Cass. pen. Sez. II, Sent., (ud. 27-04-2011) 25-05-2011, n. 20803 Impugnazioni

Sentenza scelta dal dott. Domenico Cirasole direttore del sito giuridico http://www.gadit.it/

Svolgimento del processo

Il Tribunale di Nicosia, con sentenza in data 2 dicembre 2010, applicava, ex art. 444 c.p.p., nei confronti di R.A., imputato di due diversi episodi di rapina aggravata, furto aggravato di un autovettura Fiat Punto e porto ingiustificato di coltello, con la continuazione, concesse le attenuanti generiche equivalenti alla contestata recidiva, la pena di anni quattro di reclusione e Euro 1200 di multa, revocando il beneficio dell’indulto di cui l’imputato aveva beneficiato in precedenza.

Proponeva ricorso per cassazione l’imputato deducendo l’inosservanza ed erronea applicazione della legge penale avendo errato il giudice nel rievocare il beneficio dell’indulto, in quanto i reati per cui imputato era stato condannato sono stati commessi dopo il termine di cinque anni e non sono neanche della stessa indole di quelli oggetto del decreto penale di condanna.
Motivi della decisione

il ricorso è manifestamente infondato e va dichiarato inammissibile.

La sentenza di applicazione concordata della pena ( art. 444 c.p.p.), essendo equiparata, ai sensi dell’art. 445 c.p.p., comma 1 bis, salvo diverse disposizioni di legge, ad una pronuncia di condanna (Cass. Sez. Un. 23 maggio 2006, n. 17781, rv. 233518) ben può costituire titolo idoneo per la revoca di diritto dell’indulto, ai sensi della L. n. 241 del 2006, art. 1, comma 3, qualora colui che ne ha usufruito commetta, entro cinque anni dall’entrata in vigore della citata legge, un delitto non colposo per il quale gli venga inflitta una pena detentiva non inferiore a due anni.

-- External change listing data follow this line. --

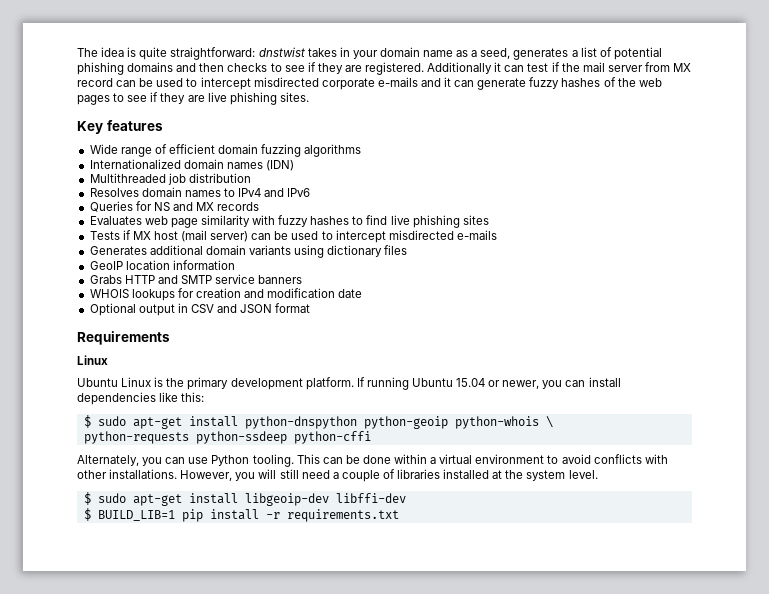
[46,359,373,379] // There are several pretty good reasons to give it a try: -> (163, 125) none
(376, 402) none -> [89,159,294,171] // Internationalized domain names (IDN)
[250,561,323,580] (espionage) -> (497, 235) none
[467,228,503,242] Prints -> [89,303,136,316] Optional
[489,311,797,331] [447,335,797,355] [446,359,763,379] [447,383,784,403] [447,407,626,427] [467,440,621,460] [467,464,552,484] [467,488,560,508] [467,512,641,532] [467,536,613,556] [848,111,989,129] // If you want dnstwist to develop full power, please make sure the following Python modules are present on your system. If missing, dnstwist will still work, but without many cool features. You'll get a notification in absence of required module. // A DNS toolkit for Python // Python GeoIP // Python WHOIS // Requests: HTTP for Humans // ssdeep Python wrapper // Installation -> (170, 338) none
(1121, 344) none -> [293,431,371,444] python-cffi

Alla luce dell’interpretazione logico-sistematica dell’art. 444 c.p.p., art. 445 c.p.p., comma 1 bis, e L. n. 241 de 2006, art. 1, comma 3, il suddetto principio ha una valenza generale e più ampia rispetto alla specifica fattispecie (revoca di diritto della sospensione condizionale della pena) con riferimento alla quale è stato enunciata e trova, quindi, applicazione anche in materia di revoca di diritto del benefico dell’indulto ai sensi della L. n. 241 del 2006, art. 1, comma 3, (Cass, Sez. 1, 11 luglio 2008 n. 29959, rv. 240686). Poichè i reati oggetto della sentenza di patteggiamento sono stati commessi entro anni cinque dall’entrata in vigore della predetta legge è legittima la revoca de beneficio dell’indulto, richiesto dal PM e accordato dal Tribunale, in mancanze di opposizione da parte del prevenuto che, in sede di ricorso, si è limitato alla mera enunciazione, in violazione del principio di autosufficienza del ricorso, che non trattavasi di reati della stessa indole di quelli per la quale è intervenuta sentenza di condanna, senza allegare i precedenti decreti di condanna, al fine di giustificare le doglianze. Ai sensi dell’art. 616 c.p.p., con il provvedimento che dichiara inammissibile il ricorso, l’imputato che lo ha proposto deve essere condannato al pagamento delle spese del procedimento, nonchè – ravvisandosi profili di colpa nella determinazione della causa di inammissibilità – al pagamento a favore della Cassa delle ammende della somma di Euro mille, così equitativamente fissata in ragione dei motivi dedotti.
P.Q.M.

Dichiara inammissibile il ricorso e condanna il ricorrente al pagamento delle spese processuali e della sommai di Euro mille alla Cassa delle ammende.

Testo non ufficiale. La sola stampa del bollettino ufficiale ha carattere legale.